◆ Text passage:

________________

The main achievements of the archaic age in this field may be briefly noted. First, from the seventh century onwards, there was the codification of the laws, often through the action of a legisla­tor, a figure whose function was at once secular and public in character. The norms which governed society were defined and removed from the arbitrary interpretation of powerful men, and justice became a matter of public concern. In the terminology of Louis Gernet, one moved from the stage of predroit to that of droit. In general, the social and economic position of the citizens improved. One main characteristic of the develop­ment of community consciousness, whether merely a sign of this evolution or a cause of it, was the so-called 'hoplite reform' which took place in the course of the seventh century: the citizen-soldier fighting in a group became the military reflection of the city.

________________

◆ Exercise tasks:
a – Decide whether each statement agrees with the archaic-age passage, answering yes or no and quoting the deciding words: (i) The codification of laws dates from the seventh century onward. (ii) The legislator was a figure with a private, religious function. (iii) The hoplite reform took place during the sixth century.
b – Write the next part of the archaic-age passage, starting after its final sentence.

◆ Information supplied:
________________

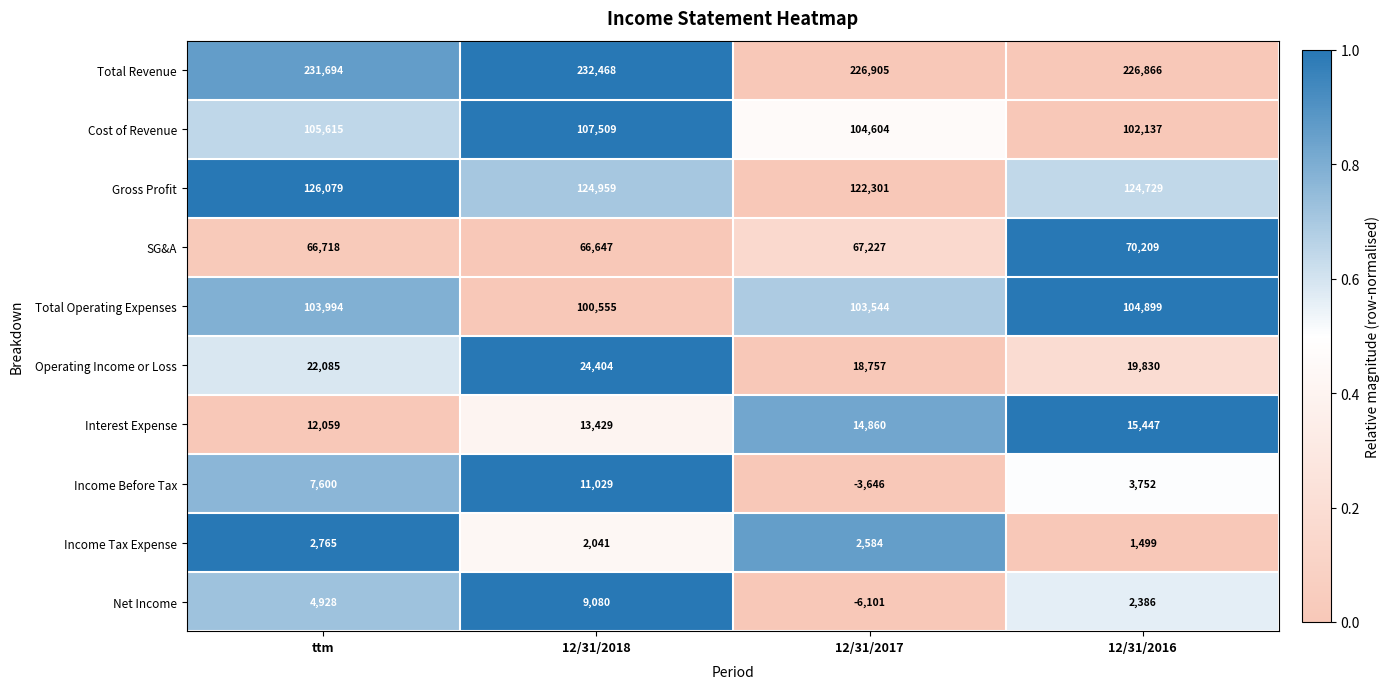

Between 12/31/2017 and 12/31/2016, which series saw the biggest shift?

Net Income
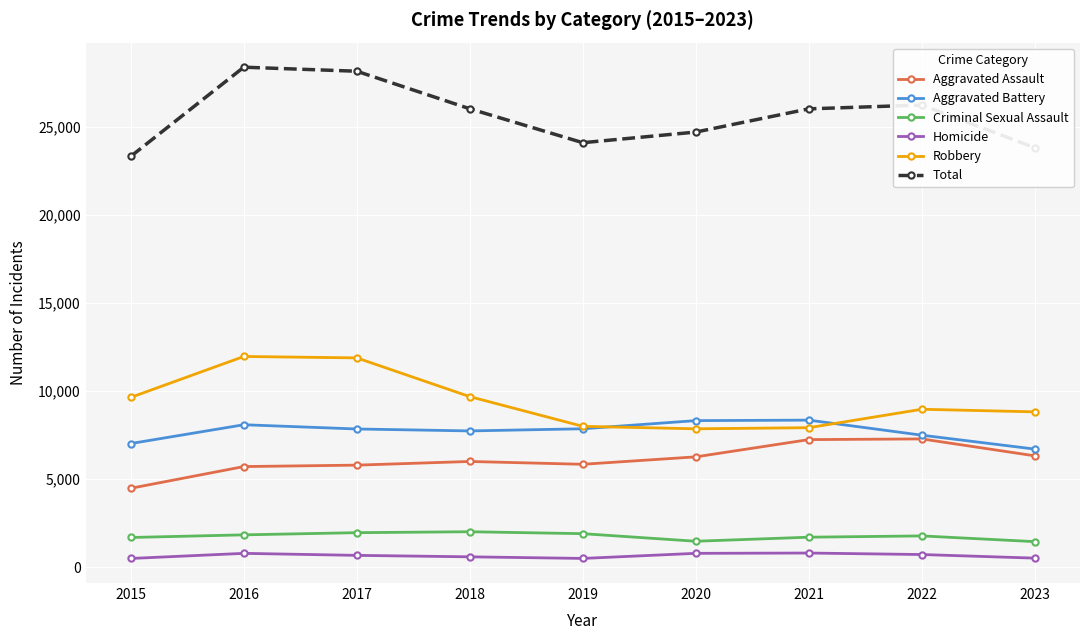

True or false: Criminal Sexual Assault has a value of 1903 at 2019.

True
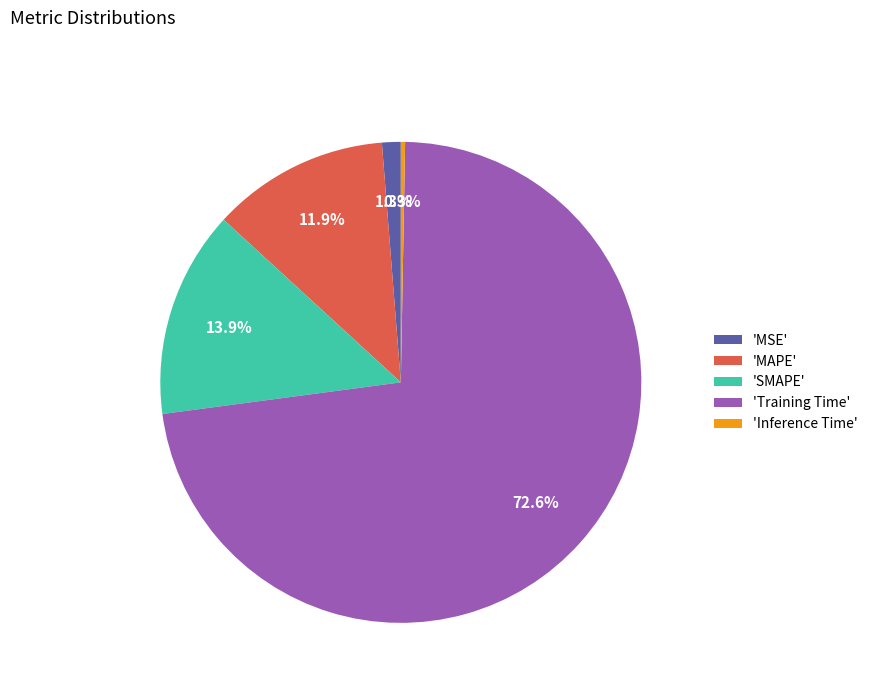

Which category has the biggest portion of the pie?

'Training Time'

________________

◆ Responses to the exercise:
a –
(i) Yes: "from the seventh century onwards, there was the codification of the laws"
(ii) No: "a figure whose function was at once secular and public in character"
(iii) No: "the so-called 'hoplite reform' which took place in the course of the seventh century"

b –
Concurrently with the notion of citizen there developed gradually the antithetical notions which were to be clear-cut in the classical period, first that of the non-citizen, who was outside the political community, secondly and especially that of the slave, the complete outsider, deprived of liberty and who in theory had no rights at all. The notion of citizen, in other words, was at once an inclusive and an exclusive one. The connection between the development of these two extreme and opposed notions, that of the free citizen and that of the slave, is more than a theoretical one. The archaic age witnessed simultaneously both the develop­ment of the notion of community and the rise of the citizens with­in the city, and the development of chattel-slavery on a substantial scale. To be sure, servile labor in one form or another was not a novelty in itself in the archaic age: Homer already mentions slavery.

Besides, the Greeks had been acquainted with other more archaic forms of subjection than chattel-slavery, in particular helotage. But the institution of chattel-slavery, and the way in which it spread, were a new development of the archaic age, and one which cannot be dissoci­ated from the growth of the city. The Greeks themselves were aware of the fact.